“No, no,” she protested. “Keep your chairs, please.”
“Mr. Thompson,” Carr’s keen old eyes flickered between the two men and the girl. “My daughter. Mr. Thompson is the latest leader of the forlorn hope at Lone Moose, Sophie.”
Mr. Thompson murmured some conventional phrase. He was mightily disturbed without knowing why he was so disturbed, and rather fearful of showing this incomprehensible state. The girl’s manner put him a little at his ease. She gave him her hand, soft warm fingers that he had a mad impulse to press. He wondered why he felt like that. He wondered why even the tones of her voice gave him a thrill of pleasure.
“So you are the newest missionary to Lone Moose?” she said. “I wish you luck.”
Although her voice was full, throaty like a meadow lark’s, her tone carried the same sardonic inflection he had noticed in her father’s comment on his mission. It pained Thompson. He had no available weapon against that sort of attack. But the girl did not pursue the matter. She said to her father:
“Crooked Tree’s oldest son is in the kitchen and wants to speak to you, Dad.”
Carr rose. So did Thompson. He wanted to get away, to think, to fortify himself somehow against this siren call in his blood. He was sadly perplexed. Measured by his own standards, even to harbor such thoughts as welled up in his mind was a sinful weakness of the flesh. He was in as much anxiety to get away from Carr’s as he had been to find a welcome there.
“I think I shall be moving along,” he said to Carr. “I’ll say good-day, sir.”
Carr thrust out a brown sinewy hand with the first trace of heartiness he had shown.

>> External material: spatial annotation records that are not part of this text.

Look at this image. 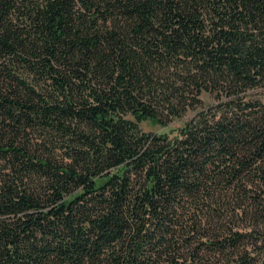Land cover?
Segmentation results:
<instances>
[{
    "label": "trees",
    "instance_id": "1",
    "mask_svg": "<svg viewBox=\"0 0 264 264\" xmlns=\"http://www.w3.org/2000/svg\"><path fill=\"white\" fill-rule=\"evenodd\" d=\"M0 264H264V0H0Z\"/></svg>",
    "mask_w": 264,
    "mask_h": 264
},
{
    "label": "rangeland",
    "instance_id": "2",
    "mask_svg": "<svg viewBox=\"0 0 264 264\" xmlns=\"http://www.w3.org/2000/svg\"><path fill=\"white\" fill-rule=\"evenodd\" d=\"M201 99H202V107H206V106H210L216 103V100L214 98V95H211L209 93H203L201 95ZM194 114L193 110H188L186 112V114L181 117L180 119H176L174 121H172L170 124H168L167 126H161L155 122L152 121H142L140 123V127L143 131L145 132H156V133H175V130L182 126L183 123L188 120L192 115ZM253 248L251 247V245H248V248H246L247 252H249L250 254H253Z\"/></svg>",
    "mask_w": 264,
    "mask_h": 264
}]
</instances>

“Come again when you feel like it,” he invited. “When you have time and inclination we’ll match our theories of the human problem, maybe. Of course we’ll disagree. But my bark is worse than my bite, no matter what you’ve heard.”
He strode off. Sophie bowed to Thompson, nodded to Tommy Ashe, and followed her father. Ashe got up, stretched his sturdy young arms above his fair, curly head. He was perhaps a year or two older than Thompson, a little thicker through the chest, and not quite so tall. One imagined rightly that he was very strong, that he could be swift and purposeful in his movements, despite an apparent deliberation. His face was boyishly expressive. He had a way of smiling at trifles. And one did not have to puzzle over his nationality. He was English. His accent and certain intonations established that.
He picked up a gun now from where it stood against the wall, whistled shrilly, and a brown dog appeared hastily from somewhere in the grass, wagging his tail in anticipation.
“Mind if I poke along with you,” he said to Thompson. “There’s a slough over beyond your diggin’s where I go now and then to pick up a duck or two.”
They fell into step across the meadow.